Why so many kids can’t sit still in school today
“Angela Hanscom, a pediatric occupational therapist and the founder of TimberNook, a nature-based development program designed to foster creativity and independent play outdoors in New England, suggests yet another reason more children are being diagnosed with ADHD, whether or not they really have it: the amount of time kids are forced to sit while they are in school.”
“In order for children to learn, they need to be able to pay attention. In order to pay attention, we need to let them move.”
This week’s contributions from
This week’s collection from Bruce all come from his oldies but goodies file. Bruce has been writing on New Zealand educational issues for many years and was one of my main inspirations in my school principal days.
On Knowing - Jerome Bruner
Jerome Bruner |
He comments “Love Jerome Bruner – best quote ‘teaching is the canny art of intellectual temptation.’
“Schools are special communities where students are challenged 'leap into new and unimagined realms of experience' so as to 'open new perspectives’.
Einstein, Darwin, da Vinci & Mozart et all - lessons from the Masters. Based on the book 'Mastery' by Robert Greene.
“As teachers we need to focus on what it is that individual students are interested in. It was an interest in nature that drove Darwin, an obsession with observing that drove Leonardo da Vinci and an interest in magnetic force as a five year old that drove Einstein – Darwin , Einstein and da Vinci became obsessed with the search and the process of creating.”
The End of Education: Russell Hvolbek — February 06, 2012
“I argue that as we absorb the socio-economic values of our age, an age ruled by business, we have drifted away from what we in the educational community should be doing: teaching students to think, to see, to read, and to write. Education as a dwelling in the human experience of reality is ending. As with the Roman Empire, it is ending with a whimper, not a bang. The root of the problem is that we have absorbed the socio-economic and intellectual values of our age, an age ruled by business and science.”
L.I.S.P. New Zealand's lost research!
This innovation in Science teaching was superb and it was a real tragedy that it was lost in the rush to standards based instruction.
“Learners must actively construct, or generate, meaning for themselves from their own experiences. No one can do it for them. Knowledge is constructed from within.

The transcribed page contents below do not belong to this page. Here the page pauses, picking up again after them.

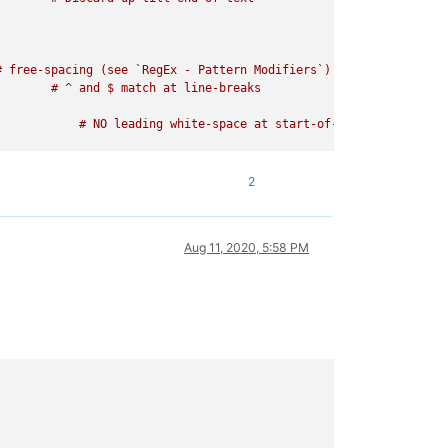
 free-spacing (see `RegEx - Pattern Modifiers`)

2
Aug 11, 2020, 5:58 PM
   # free-spacing (see `RegEx - Pattern Modifiers`)
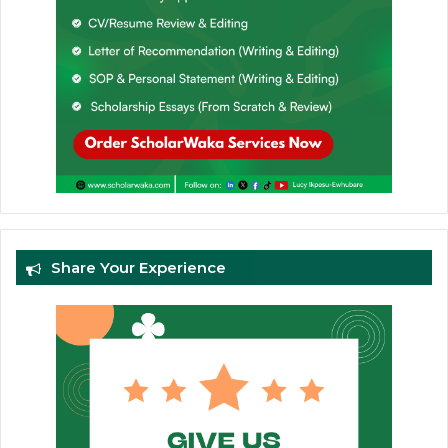
Share Your Experience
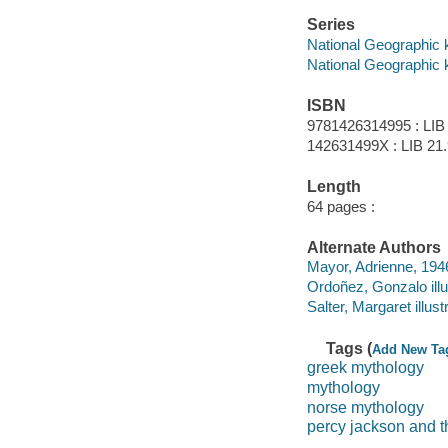
Series
National Geographic 
National Geographic 
ISBN
9781426314995 : LIB
142631499X : LIB 21.9
Length
64 pages :
Alternate Authors
Mayor, Adrienne, 1946
Ordoñez, Gonzalo illu
Salter, Margaret illustr
Tags (
Add New Ta
greek mythology
mythology
norse mythology
percy jackson and 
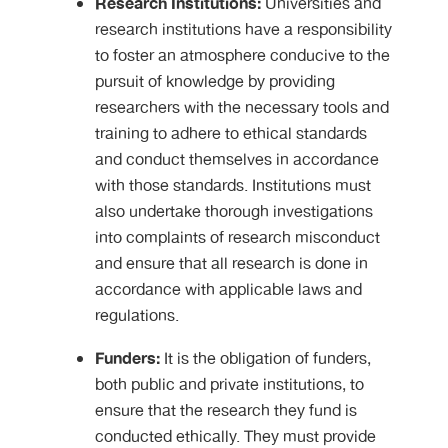
Research Institutions:
Universities and
research institutions have a responsibility
to foster an atmosphere conducive to the
pursuit of knowledge by providing
researchers with the necessary tools and
training to adhere to ethical standards
and conduct themselves in accordance
with those standards. Institutions must
also undertake thorough investigations
into complaints of research misconduct
and ensure that all research is done in
accordance with applicable laws and
regulations.
Funders:
It is the obligation of funders,
both public and private institutions, to
ensure that the research they fund is
conducted ethically. They must provide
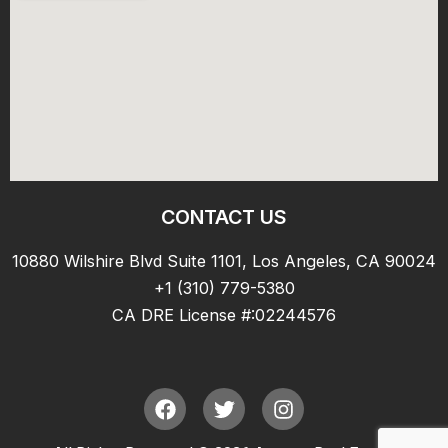
CONTACT US
10880 Wilshire Blvd Suite 1101, Los Angeles, CA 90024
+1 (310) 779-5380
CA DRE License #:02244576
F
T
I
a
w
n
c
i
s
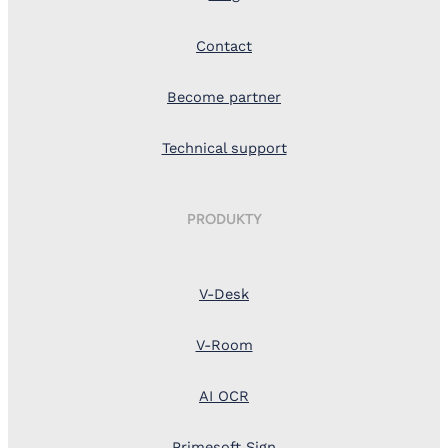
Contact
Become partner
Technical support
PRODUKTY
V-Desk
V-Room
AI OCR
Primesoft Sign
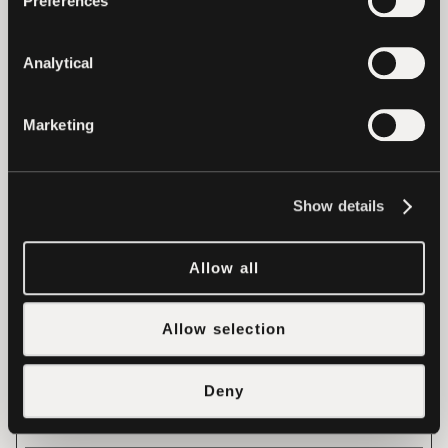
Preferences
visitor across
devices and
Analytical
marketing
channels.
Marketing
_ga_#
Google
Used to send
2
data to Google
years
Analytics about
Show details
the visitor's
device and
Allow all
behavior.
Tracks the
Allow selection
visitor across
devices and
Deny
marketing
channels.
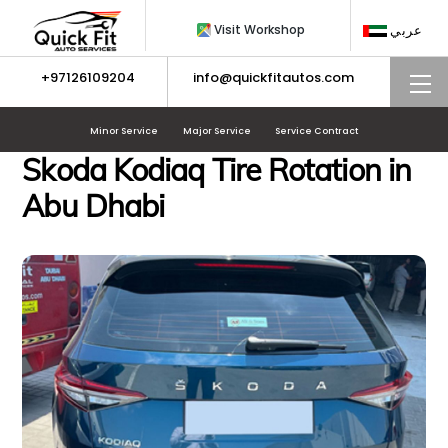
Skip
Visit Workshop
عربي
to
content
+97126109204
info@quickfitautos.com
M
Minor Service
Major Service
Service Contract
Skoda Kodiaq Tire Rotation in
Abu Dhabi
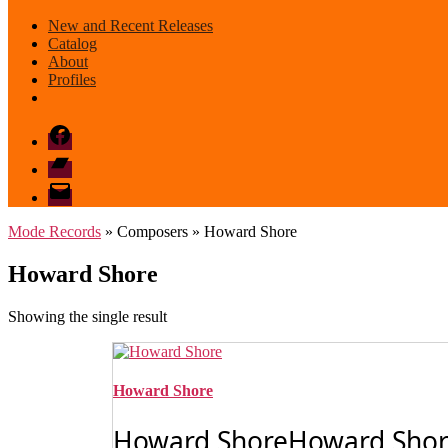
New and Recent Releases
Catalog
About
Profiles
Facebook
Bandcamp
email
mode
Mode Records
» Composers » Howard Shore
Howard Shore
Showing the single result
Howard Shore
Howard ShoreHoward Shore's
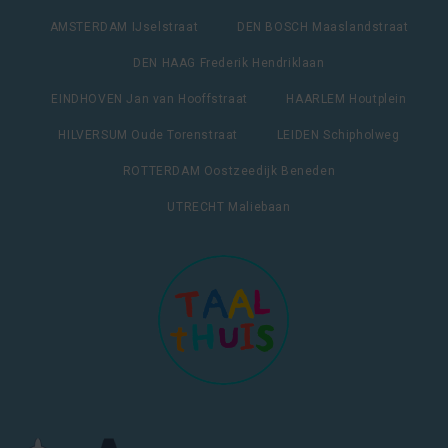
AMSTERDAM IJselstraat
DEN BOSCH Maaslandstraat
DEN HAAG Frederik Hendriklaan
EINDHOVEN Jan van Hooffstraat
HAARLEM Houtplein
HILVERSUM Oude Torenstraat
LEIDEN Schipholweg
ROTTERDAM Oostzeedijk Beneden
UTRECHT Maliebaan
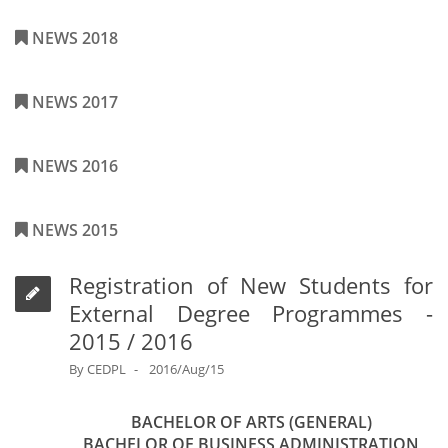
NEWS 2018
NEWS 2017
NEWS 2016
NEWS 2015
Registration of New Students for
External Degree Programmes -
2015 / 2016
By
CEDPL
2016/Aug/15
BACHELOR OF ARTS (GENERAL)
BACHELOR OF BUSINESS ADMINISTRATION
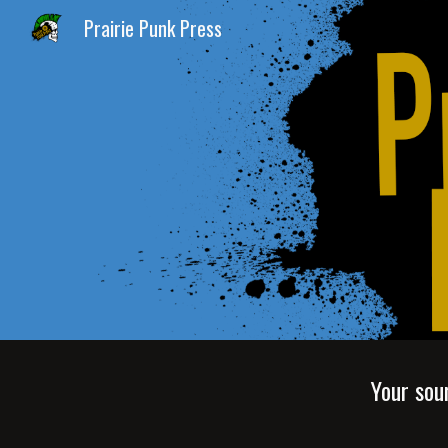
Prairie Punk Press
Sk
Your sou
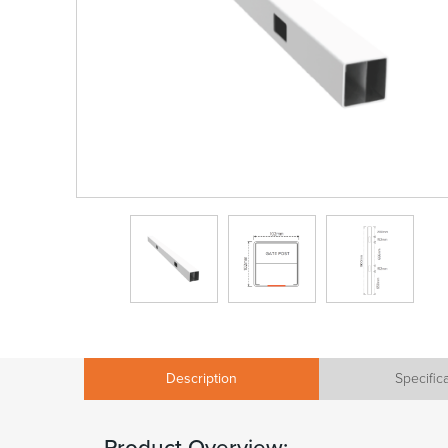
Description
Specific
Product Overview:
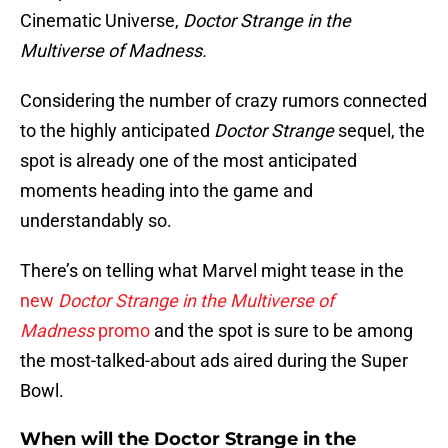
Cinematic Universe,
Doctor Strange in the
Multiverse of Madness.
Considering the number of crazy rumors connected
to the highly anticipated
Doctor Strange
sequel, the
spot is already one of the most anticipated
moments heading into the game and
understandably so.
There’s on telling what Marvel might tease in the
new
Doctor Strange in the Multiverse of
Madness
promo
and the spot is sure to be among
the most-talked-about ads aired during the Super
Bowl.
When will the Doctor Strange in the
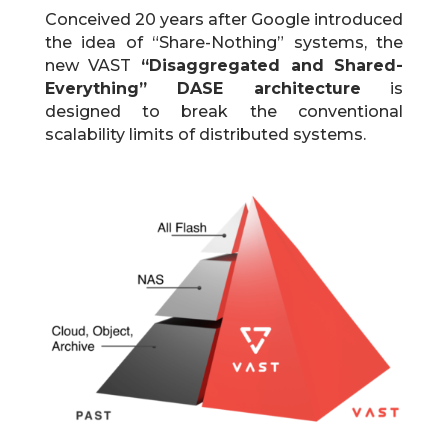
Conceived 20 years after Google introduced
the idea of “Share-Nothing” systems, the
new VAST
“Disaggregated and Shared-
Everything” DASE architecture
is
designed to break the conventional
scalability limits of distributed systems.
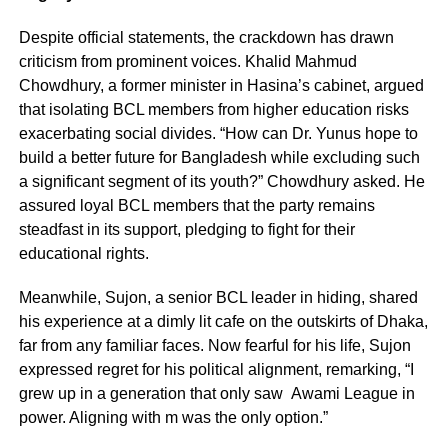
Despite official statements, the crackdown has drawn
criticism from prominent voices. Khalid Mahmud
Chowdhury, a former minister in Hasina’s cabinet, argued
that isolating BCL members from higher education risks
exacerbating social divides. “How can Dr. Yunus hope to
build a better future for Bangladesh while excluding such
a significant segment of its youth?” Chowdhury asked. He
assured loyal BCL members that the party remains
steadfast in its support, pledging to fight for their
educational rights.
Meanwhile, Sujon, a senior BCL leader in hiding, shared
his experience at a dimly lit cafe on the outskirts of Dhaka,
far from any familiar faces. Now fearful for his life, Sujon
expressed regret for his political alignment, remarking, “I
grew up in a generation that only saw Awami League in
power. Aligning with m was the only option.”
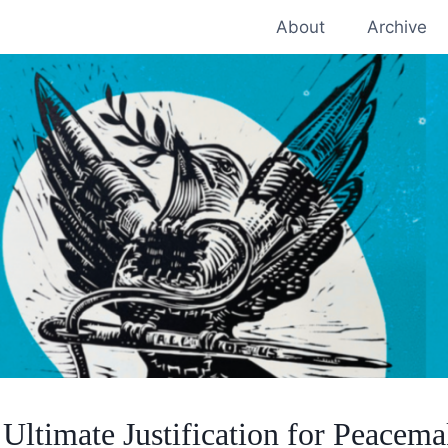
About
Archive
Ultimate Justification for Peacem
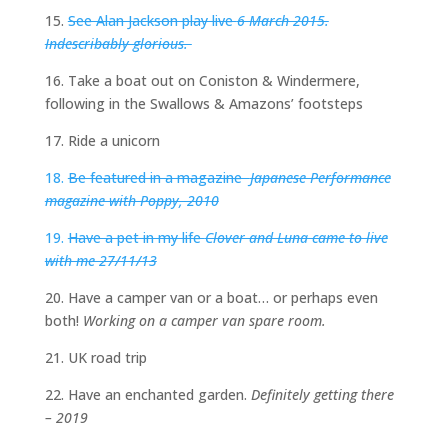
15.
See Alan Jackson play live
6 March 2015.
Indescribably glorious.
16. Take a boat out on Coniston & Windermere,
following in the Swallows & Amazons’ footsteps
17. Ride a unicorn
18.
Be featured in a magazine
Japanese Performance
magazine with Poppy, 2010
19.
Have a pet in my life
Clover and Luna came to live
with me 27/11/13
20. Have a camper van or a boat… or perhaps even
both!
Working on a camper van spare room.
21. UK road trip
22. Have an enchanted garden.
Definitely getting there
– 2019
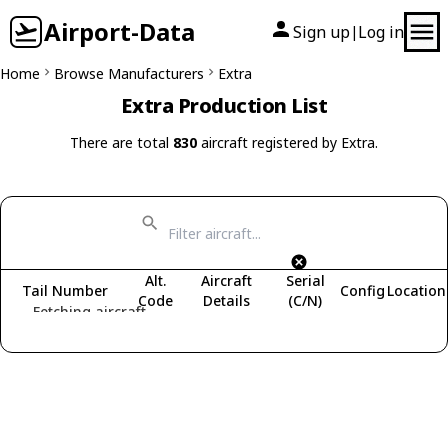
Airport-Data
Sign up
Log in
|
Home
Browse Manufacturers
Extra
Extra Production List
There are total
830
aircraft registered by Extra.
Alt.
Aircraft
Serial
Tail Number
Config
Location
Code
Details
(C/N)
Fetching aircraft...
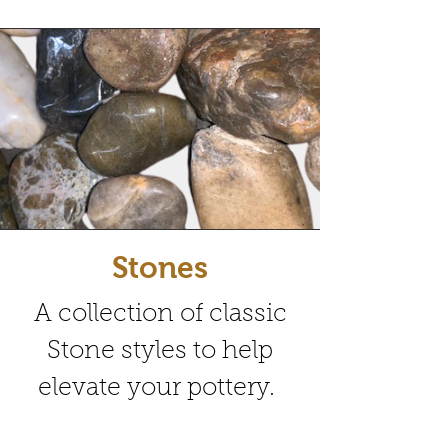
Stones
A collection of classic
Stone styles to help
elevate your pottery.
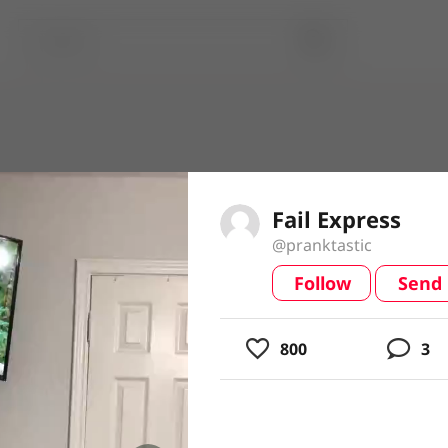
Fail Express
@pranktastic
Follow
Send
video
800
3
usic
ing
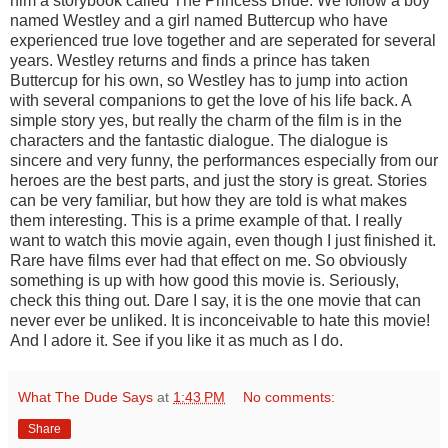
him a storybook called The Princess Bride. We follow a boy
named Westley and a girl named Buttercup who have
experienced true love together and are seperated for several
years. Westley returns and finds a prince has taken
Buttercup for his own, so Westley has to jump into action
with several companions to get the love of his life back. A
simple story yes, but really the charm of the film is in the
characters and the fantastic dialogue. The dialogue is
sincere and very funny, the performances especially from our
heroes are the best parts, and just the story is great. Stories
can be very familiar, but how they are told is what makes
them interesting. This is a prime example of that. I really
want to watch this movie again, even though I just finished it.
Rare have films ever had that effect on me. So obviously
something is up with how good this movie is. Seriously,
check this thing out. Dare I say, it is the one movie that can
never ever be unliked. It is inconceivable to hate this movie!
And I adore it. See if you like it as much as I do.
What The Dude Says
at
1:43 PM
No comments:
Share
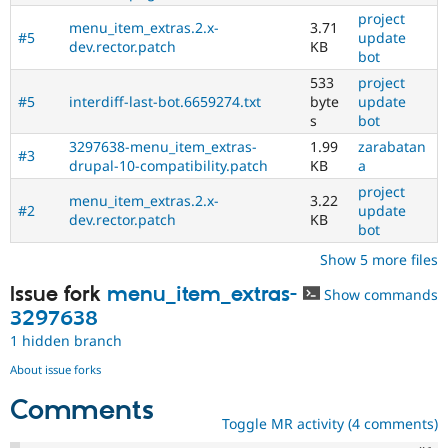
project
menu_item_extras.2.x-
3.71
#5
update
dev.rector.patch
KB
bot
533
project
#5
interdiff-last-bot.6659274.txt
byte
update
s
bot
3297638-menu_item_extras-
1.99
zarabatan
#3
drupal-10-compatibility.patch
KB
a
project
menu_item_extras.2.x-
3.22
#2
update
dev.rector.patch
KB
bot
Show 5 more files
Issue fork
menu_item_extras-
Show commands
3297638
1 hidden branch
About issue forks
Comments
Toggle MR activity (4 comments)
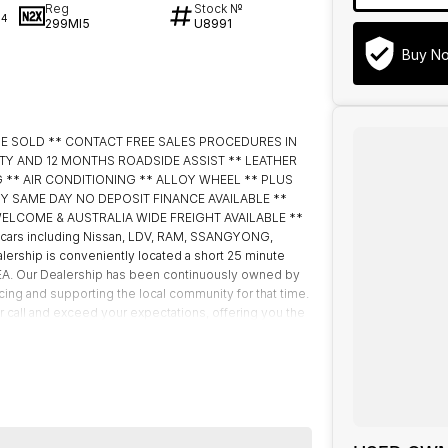
Reg
Stock №
34
299MI5
U8991
Buy N
BE SOLD ** CONTACT FREE SALES PROCEDURES IN
TY AND 12 MONTHS ROADSIDE ASSIST ** LEATHER
 ** AIR CONDITIONING ** ALLOY WHEEL ** PLUS
 EASY SAME DAY NO DEPOSIT FINANCE AVAILABLE **
ELCOME & AUSTRALIA WIDE FREIGHT AVAILABLE **
cars including Nissan, LDV, RAM, SSANGYONG,
ership is conveniently located a short 25 minute
IKEA. Our Dealership has been continuously owned by
ing and supporting the local community for that time.
ur call and exceed your expectations, offering you the
. We like to welcome all our customers to our family.
 if they are a key deciding factor to you.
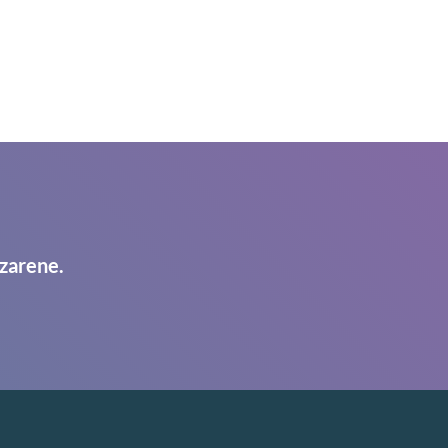
zarene.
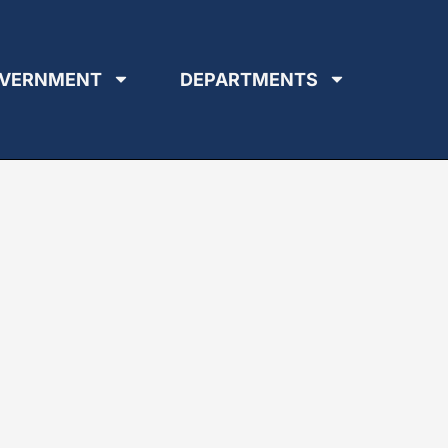
VERNMENT
DEPARTMENTS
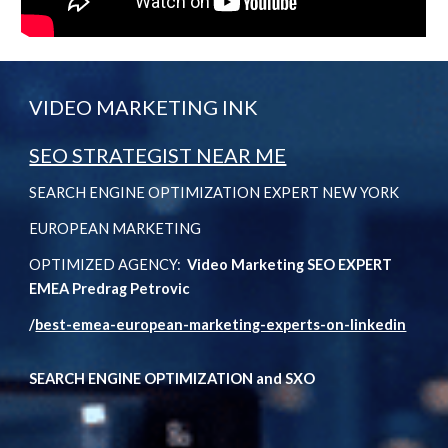
VIDEO MARKETING INK
SEO STRATEGIST NEAR ME
SEARCH ENGINE OPTIMIZATION EXPERT NEW YORK
EUROPEAN MARKETING
OPTIMIZED AGENCY:
Video Marketing SEO EXPERT
EMEA Predrag Petrovic
/
best-emea-european-marketing-experts-on-linkedin
SEARCH ENGINE OPTIMIZATION and SXO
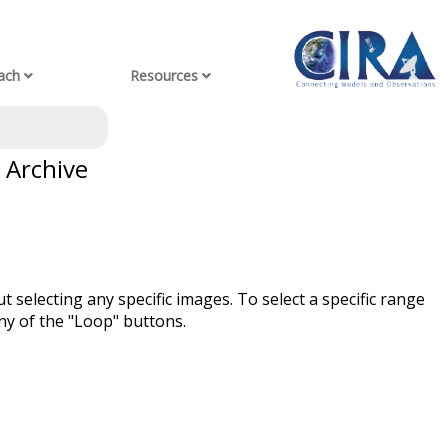
ach
Resources
 Archive
t selecting any specific images. To select a specific range
ny of the "Loop" buttons.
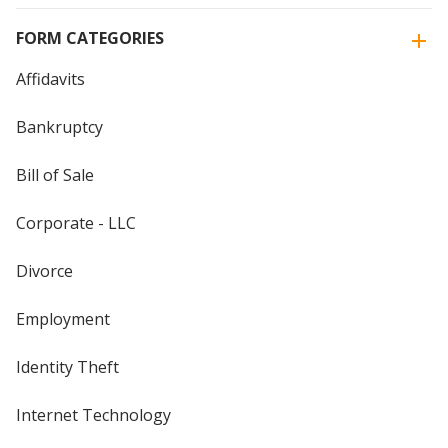
FORM CATEGORIES
Affidavits
Bankruptcy
Bill of Sale
Corporate - LLC
Divorce
Employment
Identity Theft
Internet Technology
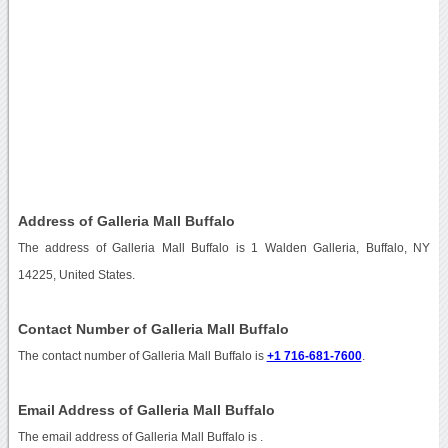
Address of Galleria Mall Buffalo
The address of Galleria Mall Buffalo is 1 Walden Galleria, Buffalo, NY
14225, United States.
Contact Number of Galleria Mall Buffalo
The contact number of Galleria Mall Buffalo is
+1 716-681-7600
.
Email Address of Galleria Mall Buffalo
The email address of Galleria Mall Buffalo is
.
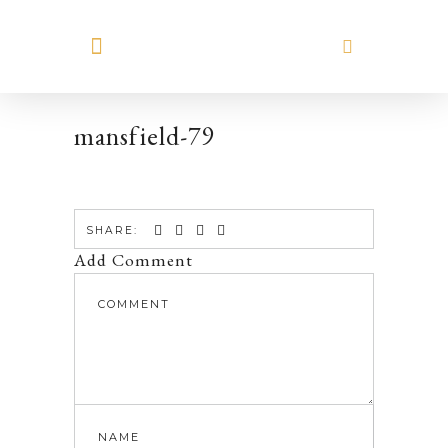
MEET HILARY
mansfield-79
SHARE:
Add Comment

Learners must take a major responsibility for his/her own learning behaviour. Without some appreciation of the learners existing framework of ideas successful teaching becomes difficult.”
Sharing the wisdom of creative teachers - the agenda for the future.
Very relevant, given current New Zealand government education policies, that mirror GERM policies from the USA and UK.
“Learning from other teachers, both within and between schools, is the most powerful form of professional development. Every teacher respects and appreciates the reality that any such advice is based in contrast to many current advisers who , more often than not , give advice about things they have never put into practice. That school leadership has not taken advantage of expertise between schools has meant that wisdom and an opportunity for teacher leadership has been lost.”